Aldermaston in ‘special measures’ until at least 2022

The Chief Nuclear Inspector (CNI) has dealt a blow to AWE Aldermaston by predicting that the site will remain under enhanced regulatory attention until at least 2022. Both Aldermaston and AWE Burghfield are regulated by the Office for Nuclear Regulation and have been under enhanced regulatory attention for about seven years. The prediction was made in the CNI’s annual report, which gives an overview of the safety record of all nuclear licensed sites in the UK for the financial year 2019/20.

When the two AWE sites were initially placed under enhanced attention in 2013 it was expected that the necessary improvements could be completed within two years. Aldermaston has permanently been in enhanced attention since that time. Burghfield briefly moved into routine attention in 2015, before returning to the enhanced category the following year.

In 2017 and 2018 it was hoped that the two sites would be able to return to routine attention in 2020, but following a review in early 2019, ONR determined that progress on safety issues at the sites was not sufficient to allow this.

The CNI’s annual report was first published in 2019, and contains a much greater level of detail about the safety performance of nuclear licensed sites. Prior to 2019 the regulatory categories for all the nuclear licensed sites and some information about performance were published in the ONR’s annual corporate report. The 2020 report contains more detail than its predecessor about the reasoning for the different regulatory categories that sites have been placed into.

For both AWE sites the most significant failing is a lack of adequate and up-to-date nuclear safety cases, and performance in this area has deteriorated since the previous year. Performance on industrial and fire safety has also deteriorated at both sites, and there have been failings at Burghfield that relate to maintaining and/or modifying existing plant.

As part of their license conditions, nuclear sites are required to carry out regular reviews of the safety at their facilities. Following these reviews, sites must submit a safety justification document to ONR for approval to allow them to continue using the facility. The process is known as a Periodic Safety Review (PSR).

In January 2020 ONR sent an enforcement letter to AWE over an 18 month delay in delivering the PSR for Aldermaston. This followed failings during an earlier PSR over which ONR also sent enforcement letters. In March 2018 ONR witheld 10-year approval of operations at the warhead assembly facility in Burghfield unless changes were made to the facility. The PSR which AWE had submitted on that occasion was also submitted late. As a consequence of the 2020 enforcement letter AWE Chief Operating Officer was required to attend a ‘Holding to Account’ meeting with ONR.

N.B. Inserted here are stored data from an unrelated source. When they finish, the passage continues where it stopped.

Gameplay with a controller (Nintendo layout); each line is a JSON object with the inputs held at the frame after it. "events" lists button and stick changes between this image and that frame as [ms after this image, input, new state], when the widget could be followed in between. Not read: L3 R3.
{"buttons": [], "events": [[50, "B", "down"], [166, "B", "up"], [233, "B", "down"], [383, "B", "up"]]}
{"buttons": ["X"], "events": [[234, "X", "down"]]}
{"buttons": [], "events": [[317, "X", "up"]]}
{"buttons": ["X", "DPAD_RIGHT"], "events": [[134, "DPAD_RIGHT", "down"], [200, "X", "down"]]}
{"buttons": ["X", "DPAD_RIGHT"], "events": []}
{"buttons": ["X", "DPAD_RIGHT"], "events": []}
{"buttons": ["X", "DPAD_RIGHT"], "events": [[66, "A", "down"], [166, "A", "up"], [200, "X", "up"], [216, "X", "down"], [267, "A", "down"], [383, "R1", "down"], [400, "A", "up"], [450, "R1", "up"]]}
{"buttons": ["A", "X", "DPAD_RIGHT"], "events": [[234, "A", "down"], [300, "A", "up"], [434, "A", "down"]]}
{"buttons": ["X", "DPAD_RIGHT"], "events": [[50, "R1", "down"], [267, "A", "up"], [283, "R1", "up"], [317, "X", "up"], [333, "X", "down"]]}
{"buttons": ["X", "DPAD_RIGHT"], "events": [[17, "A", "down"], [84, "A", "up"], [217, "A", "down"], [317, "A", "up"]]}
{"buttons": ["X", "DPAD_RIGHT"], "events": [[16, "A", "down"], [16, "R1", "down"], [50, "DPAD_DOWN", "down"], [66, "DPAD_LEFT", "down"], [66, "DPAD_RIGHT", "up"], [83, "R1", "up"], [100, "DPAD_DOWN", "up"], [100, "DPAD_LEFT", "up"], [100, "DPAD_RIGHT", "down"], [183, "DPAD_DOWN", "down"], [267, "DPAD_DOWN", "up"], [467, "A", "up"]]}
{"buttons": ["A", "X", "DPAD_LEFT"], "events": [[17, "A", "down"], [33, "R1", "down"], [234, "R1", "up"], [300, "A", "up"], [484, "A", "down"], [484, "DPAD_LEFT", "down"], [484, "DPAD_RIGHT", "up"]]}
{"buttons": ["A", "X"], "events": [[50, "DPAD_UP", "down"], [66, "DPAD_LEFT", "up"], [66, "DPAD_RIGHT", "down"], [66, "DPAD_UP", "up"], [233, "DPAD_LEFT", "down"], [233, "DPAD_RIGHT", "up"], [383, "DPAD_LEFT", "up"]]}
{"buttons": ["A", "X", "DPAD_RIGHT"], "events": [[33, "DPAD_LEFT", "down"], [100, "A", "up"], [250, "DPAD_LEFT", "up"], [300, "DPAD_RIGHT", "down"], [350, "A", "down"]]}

The March 2019 decision not to begin the process of returning the AWE sites to routine regulatory attention was based on the failure to provide adequate safety cases on time and a lack of capacity to oversee safety and regulatory compliance. NIS understands that prior to the current AWE CEO taking over in May 2020, senior management at AWE did not act to increase the organisation’s capacity to work on safety cases and other regulatory issues.

The CNI report suggests that the safety record at Burghfield is improving faster than Aldermaston, and the site might be able to move into routine regulatory attention in late 2021. Although the site did perform worse in some areas, there were improvements across a number of other areas compared to the previous year.

The CNI report is also more positive about safety performance at Devonport Royal Dockyard Ltd, with improvements across multiple areas and the report describing “substantial, tangible and sustained improvements in…organisational culture” and other areas. The report anticipates the site moving to routine regulatory attention sooner than the AWE sites.

The report also lists the number of workplace incidents that need to be reported under the Reporting of Injuries, Diseases and Dangerous Occurrences Regulations (RIDDOR). During 2019/20 there were seven injuries and one dangerous occurrence at Aldermaston, no injuries and one dangerous occurrence at Burghfield. This compares to nine injuries and one dangerous occurrence at Devonport, ten injuries and one dangerous occurrence at Barrow, and one injury and one dangerous occurrence at Rolls-Royce. There were five injuries and one dangerous occurrence at Faslane.